Cepat berubahnya aktivitas, membuat banyak orang tidak bisa diam di tempat. Itu berarti semakin banyak pula orang-orang yang membutuhkan informasi tapi nggak punya waktu untuk duduk dan membaca atau menonton acara favorit di televisi.

Untuk itulah podcast hadir memenuhi kebutuhan tersebut. Di Indonesia, salah satu podcast yang bisa dijadikan acuan meraih inspirasi adalah Inspigo besutan dari Yoris Sebastian, salah satu kontributor doinc. Inspigo memudahkan anak muda dengan mobilitas tinggi mendapatkan asupan dari para pakar di bidangnya.

Di Amerika saja, sebanyak 24 persen penduduknya yang berusia di atas 12 tahun mendengarkan podcast per bulannya, dan diperkirakan akan ada 100 juta pendengar podcast di tahun 2021. Dari gambaran tersebut, jelaslah bahwa podcast dengan cepat menjadi salah satu kanal pemasaran yang hits.
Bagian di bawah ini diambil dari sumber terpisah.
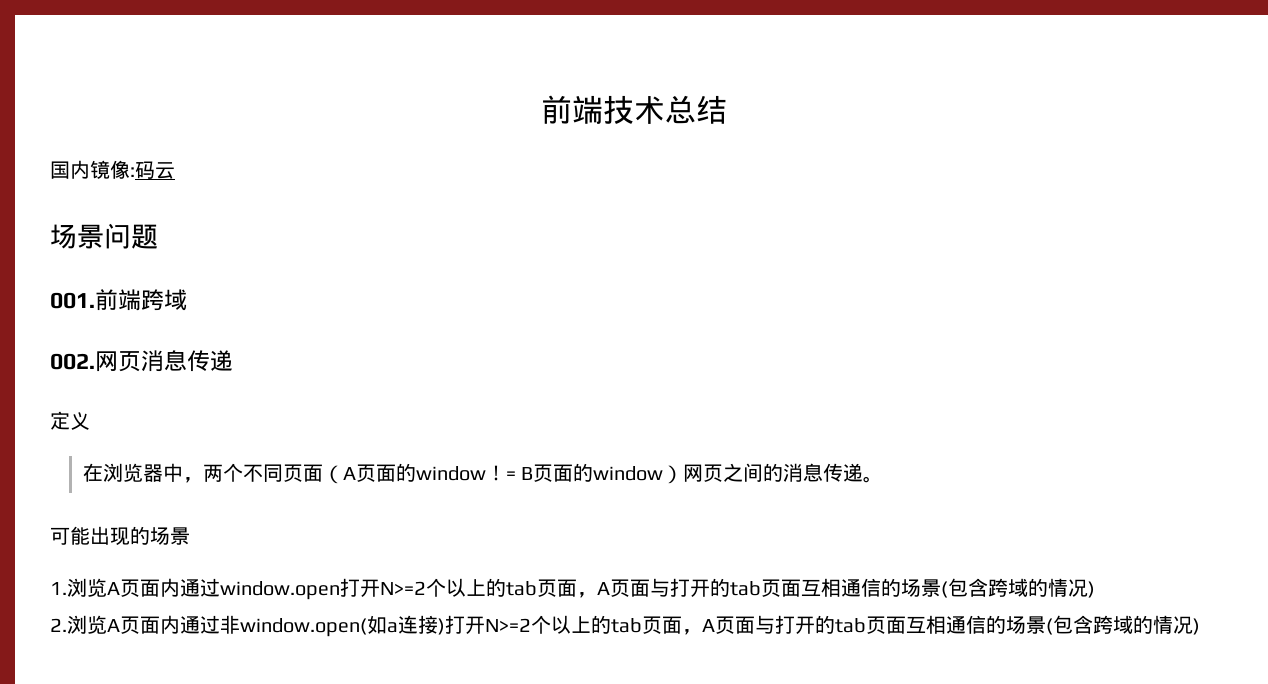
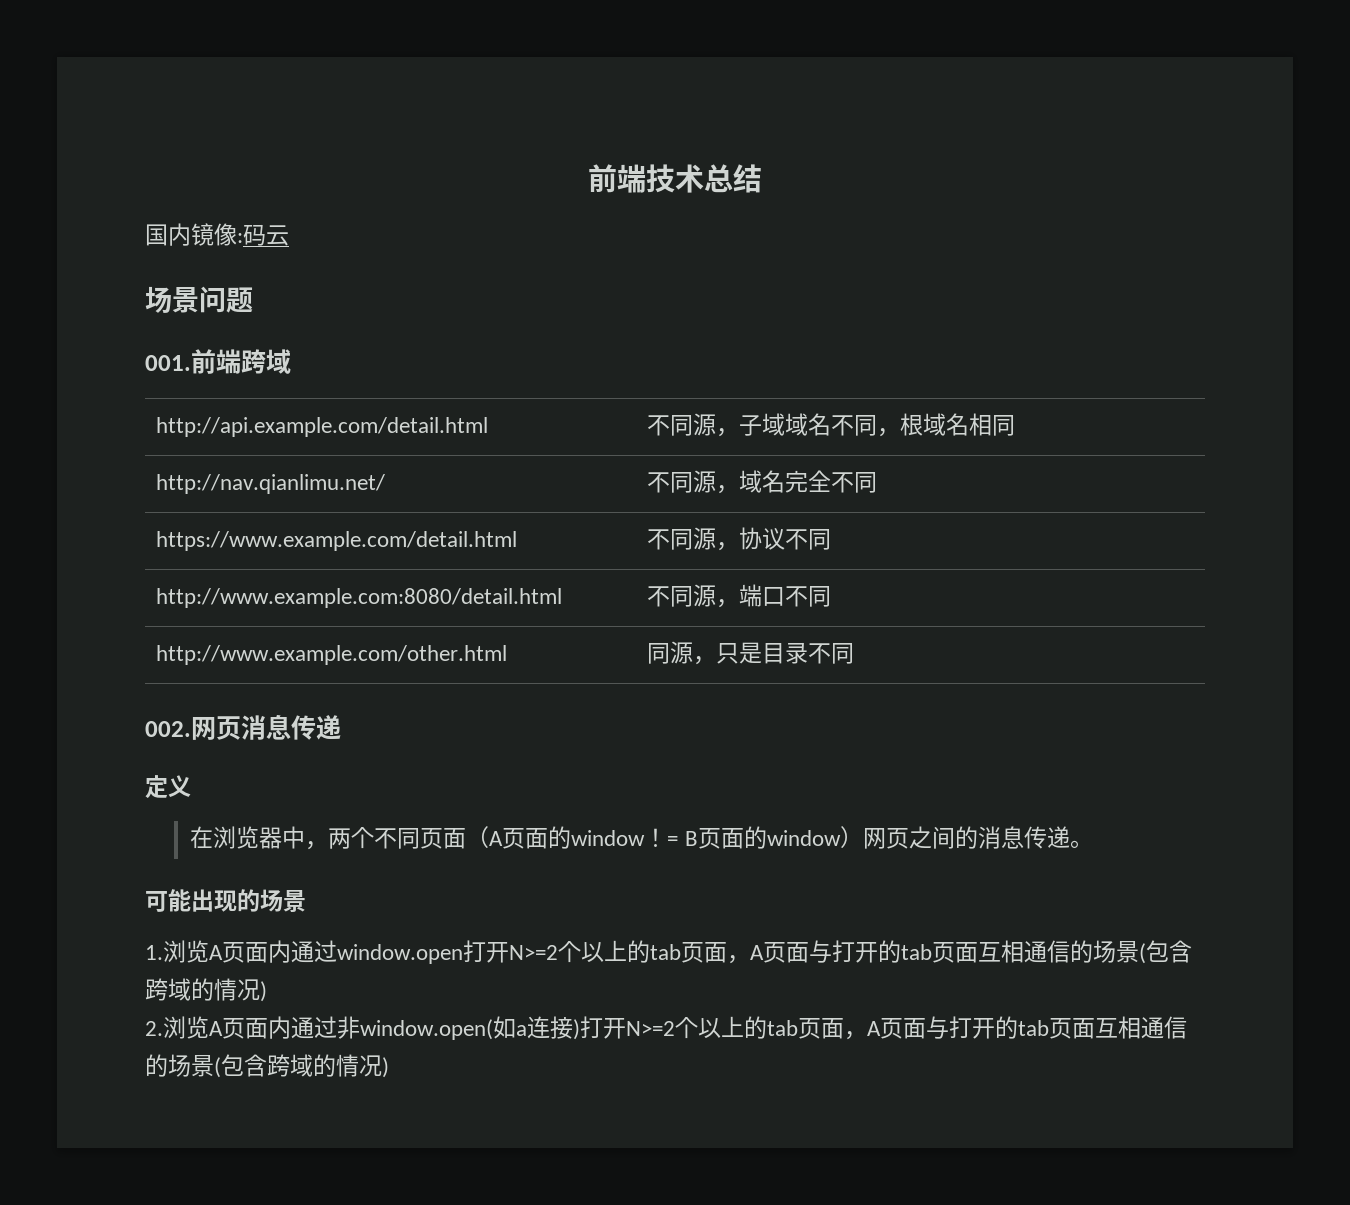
(187, 300) none -> [155,417,488,437] [646,413,1015,437] [155,474,385,494] [646,470,877,494] [155,531,517,551] [646,527,831,551] [155,588,562,608] [646,584,831,608] [155,645,507,665] [646,641,854,665] // http://api.example.com/detail.html | 不同源，子域域名不同，根域名相同 // http://nav.qianlimu.net/ | 不同源，域名完全不同 // https://www.example.com/detail.html | 不同源，协议不同 // http://www.example.com:8080/detail.html | 不同源，端口不同 // http://www.example.com/other.html | 同源，只是目录不同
Naiknya podcast memang sangat dipengaruhi oleh mobilitas penggunanya dan kurangnya waktu, ditambah naiknya pengguna smartphone yang terus meningkat setiap harinya. Teknologi smartphone ini membuat penggunanya makin mudah mengakses, mengunduh dan mendengarkan podcast tanpa terhalang waktu dan jarak.

 

Wah, kalau begitu podcast bisa, dong kita manfaatkan untuk memasarkan produk? Tentu saja bisa. Terlebih,  sebagai produsen, podcast dinilai tidak terlalu sulit diproduksi bila dibandingkan vlog. Seperti vlog yang banyak di-host di YouTube, podcast juga memiliki kanal-kanal populer yang bisa kamu manfaatkan, seperti Buzzsprout dan Podbean.

Keberadaan podcast juga mengubah wajah dunia marketing. Meski landasan ‘content is a king’ itu masih benar kedudukannya dalam produksi podcast, namun banyak industri yang tadinya benar-benar mengandalkan konten tertulis dalam blog untuk memasarkan produknya, berubah saat beralih menggunakan podcast.

Konten tidak lagi perlu tertulis, dengan podcast penyampaian konten pada pendengar jadi lebih mudah tanpa harus bersusah-susah  memiliki kemampuan menulis yang baik. Podcast menginspirasi percakapan, sedangkan blog lebih cenderung memprovokasi pikiran. Podcast juga bisa membantumu untuk membangun pengenalan brand, dan kepercayaan pelanggan. Dengan banyaknya orang yang mendengarkan, mereka bisa memercikkan percakapan yang terkait dengan produk mereka, dan membangun kredibilitas di komunitas podcast. Lebih jauh lagi, lewat podcast, kamu bisa menyebarkan word of mouth bagi pendengar yang belum pernah mendengar brand kamu.

 

Hmm, podcast memang menjanjikan. Lalu gimana caranya supaya kita bisa memanfaatkan podcast dalam strategi pemasaran?

 

  • Berinvestasi dalam menggunakan perangkat rekam yang berkualitas.
  • Pastikan selalu bisa konsisten dalam memberikan konten yang relevan, penuh informasi, dan berkualitas tinggi.
  • ‘Taruh’ podcast kamu di platform yang sesuai dengan pasar yang kamu incar.